The same goes for the ZTE Blade V. Of course, to send any of these messages you are going to need a decent keyboard. ZTE delivers here.

Well, Google delivers here. The standard keyboard is the Android keyboard. We were a little confused as to why this was the standard choice, as TouchPal also comes preinstalled.

We didn't feel the need to move between the keyboards, as the Android keyboard does a more than half decent job, as does the TouchPal offering. Neither live up to the likes of SwiftKey on the Play Store, but are credible alternatives.

Both keyboards also work in landscape mode, and the 4-inch screen means that it isn't too difficult to hit all the keys. That said, we found the 4-inch screen to be wide enough to hit the keys in portrait, so there was little need to turn the Blade V.

After having chosen your preferred method of typing, you can now type out your messages to all your friends. You'll undoubtedly start in the SMS app.

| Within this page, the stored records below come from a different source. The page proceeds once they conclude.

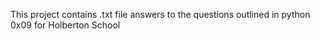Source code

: This project contains .txt file answers to the questions outlined in python 0x09 for Holberton School
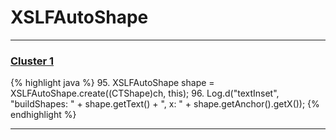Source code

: # XSLFAutoShape

***

### [Cluster 1](./1)
{% highlight java %}
95. XSLFAutoShape shape = XSLFAutoShape.create((CTShape)ch, this);
96. Log.d("textInset", "buildShapes: " + shape.getText() + ", x: " + shape.getAnchor().getX());
{% endhighlight %}

***


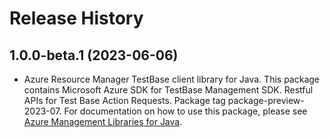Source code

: # Release History

## 1.0.0-beta.1 (2023-06-06)

- Azure Resource Manager TestBase client library for Java. This package contains Microsoft Azure SDK for TestBase Management SDK. Restful APIs for Test Base Action Requests. Package tag package-preview-2023-07. For documentation on how to use this package, please see [Azure Management Libraries for Java](https://aka.ms/azsdk/java/mgmt).
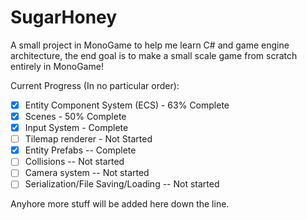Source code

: # SugarHoney
A small project in MonoGame to help me learn C# and game engine architecture, the end goal is to make a small scale game from scratch entirely in MonoGame!

Current Progress (In no particular order):
- [X] Entity Component System (ECS) - 63% Complete
- [X] Scenes - 50% Complete
- [X] Input System - Complete
- [ ] Tilemap renderer - Not Started
- [X] Entity Prefabs --  Complete
- [ ] Collisions -- Not started
- [ ] Camera system -- Not started
- [ ] Serialization/File Saving/Loading -- Not started

Anyhore more stuff will be added here down the line.
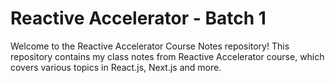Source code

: # Reactive Accelerator - Batch 1
Welcome to the Reactive Accelerator Course  Notes repository! This repository contains my class notes from Reactive Accelerator course, which covers various topics in React.js, Next.js and more.

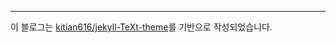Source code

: ---
이 블로그는 [kitian616/jekyll-TeXt-theme](https://github.com/kitian616/jekyll-TeXt-theme)를 기반으로 작성되었습니다.
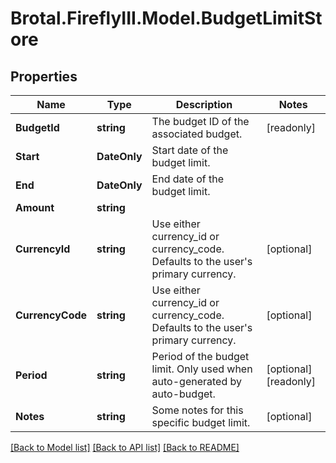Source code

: # Brotal.FireflyIII.Model.BudgetLimitStore

## Properties

Name | Type | Description | Notes
------------ | ------------- | ------------- | -------------
**BudgetId** | **string** | The budget ID of the associated budget. | [readonly] 
**Start** | **DateOnly** | Start date of the budget limit. | 
**End** | **DateOnly** | End date of the budget limit. | 
**Amount** | **string** |  | 
**CurrencyId** | **string** | Use either currency_id or currency_code. Defaults to the user&#39;s primary currency. | [optional] 
**CurrencyCode** | **string** | Use either currency_id or currency_code. Defaults to the user&#39;s primary currency. | [optional] 
**Period** | **string** | Period of the budget limit. Only used when auto-generated by auto-budget. | [optional] [readonly] 
**Notes** | **string** | Some notes for this specific budget limit. | [optional] 

[[Back to Model list]](../../README.md#documentation-for-models) [[Back to API list]](../../README.md#documentation-for-api-endpoints) [[Back to README]](../../README.md)

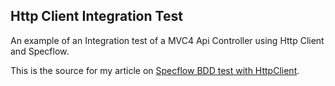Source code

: Http Client Integration Test
----------------------------
An example of an Integration test of a MVC4 Api Controller using Http Client and Specflow.

This is the source for my article on [Specflow BDD test with HttpClient](http://evolutionarydeveloper.blogspot.co.uk/2012/08/specflow-bdd-test-with-httpclient.html).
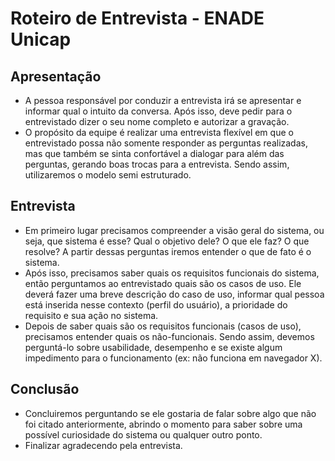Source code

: # Roteiro de Entrevista - ENADE Unicap

## Apresentação

- A pessoa responsável por conduzir a entrevista irá se apresentar e informar qual o intuito da conversa. Após isso, deve pedir para o entrevistado dizer o seu nome completo e autorizar a gravação.
- O propósito da equipe é realizar uma entrevista flexível em que o entrevistado possa não somente responder as perguntas realizadas, mas que também se sinta confortável a dialogar para além das perguntas, gerando boas trocas para a entrevista. Sendo assim, utilizaremos o modelo semi estruturado.

## Entrevista

- Em primeiro lugar precisamos compreender a visão geral do sistema, ou seja, que sistema é esse? Qual o objetivo dele? O que ele faz? O que resolve? A partir dessas perguntas iremos entender o que de fato é o sistema.
- Após isso, precisamos saber quais os requisitos funcionais do sistema, então perguntamos ao entrevistado quais são os casos de uso. Ele deverá fazer uma breve descrição do caso de uso, informar qual pessoa está inserida nesse contexto (perfil do usuário), a prioridade do requisito e sua ação no sistema.
- Depois de saber quais são os requisitos funcionais (casos de uso), precisamos entender quais os não-funcionais. Sendo assim, devemos perguntá-lo sobre usabilidade, desempenho e se existe algum impedimento para o funcionamento (ex: não funciona em navegador X).

## Conclusão

- Concluiremos perguntando se ele gostaria de falar sobre algo que não foi citado anteriormente, abrindo o momento para saber sobre uma possível curiosidade do sistema ou qualquer outro ponto.
- Finalizar agradecendo pela entrevista.
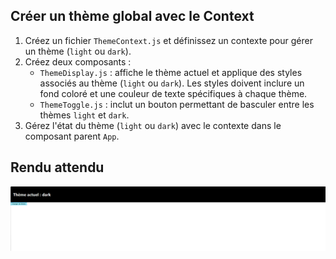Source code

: ## Créer un thème global avec le Context

1. Créez un fichier `ThemeContext.js` et définissez un contexte pour gérer un thème (`light` ou `dark`).
2. Créez deux composants :
    - `ThemeDisplay.js` : affiche le thème actuel et applique des styles associés au thème (`light` ou `dark`). Les styles doivent inclure un fond coloré et une couleur de texte spécifiques à chaque thème.
    - `ThemeToggle.js` : inclut un bouton permettant de basculer entre les thèmes `light` et `dark`.
3. Gérez l'état du thème (`light` ou `dark`) avec le contexte dans le composant parent `App`.

## Rendu attendu

<img src="https://github.com/Microleadoff/content/blob/master/lang/fr/courses/Framework%20&%20Librairies/Reactjs-v18/0250%20-%20G%C3%A9rer%20les%20donn%C3%A9es%20gr%C3%A2ce%20au%20Context/rendu_exo_25_1.png?raw=true" alt="Rendu attendu de l'exercice">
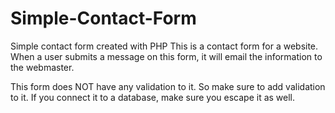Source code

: Simple-Contact-Form
===================

Simple contact form created with PHP
This is a contact form for a website. When a user submits a message on this form, it will email the information to the webmaster.

This form does NOT have any validation to it. So make sure to add validation to it.
If you connect it to a database, make sure you escape it as well.
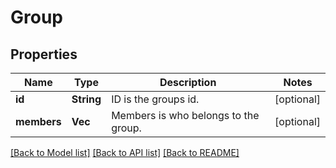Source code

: # Group

## Properties
Name | Type | Description | Notes
------------ | ------------- | ------------- | -------------
**id** | **String** | ID is the groups id. | [optional] 
**members** | **Vec<String>** | Members is who belongs to the group. | [optional] 

[[Back to Model list]](../README.md#documentation-for-models) [[Back to API list]](../README.md#documentation-for-api-endpoints) [[Back to README]](../README.md)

As ever, the SMS app on the ZTE Blade V is highly uninspiring, but again built around functionality.

ZTE Blade V review

There are no funky colour options, changeable backgrounds or customisable themes, areas where the Galaxy Fame, the Ascend Y300 and even the LG Optimus L3 2 win out. Of course there are downloadable third party SMS replacements like GO SMS or Handcent.

The majority of users won't download a different app, and we can't see why they would unless looks really ARE that important.

Instant messaging is also supported, in the form of Google Hangouts and Google+ messaging. Other apps such as Skype, Facebook Messenger and WhatsApp are downloadable off the Play Store.

For those that like to send lots of emails, there is both the Gmail and stock Android option installed. As with everything on the Blade V so far, these are both built around functionality.

We'll always prefer the Gmail app, as Google have made it an easy to use, good looking app with the same level of functionality that comes on the desktop.

The stock email does come well stocked though, providing everything that you could possibly ask for, including an aggregated inbox to handle multiple accounts.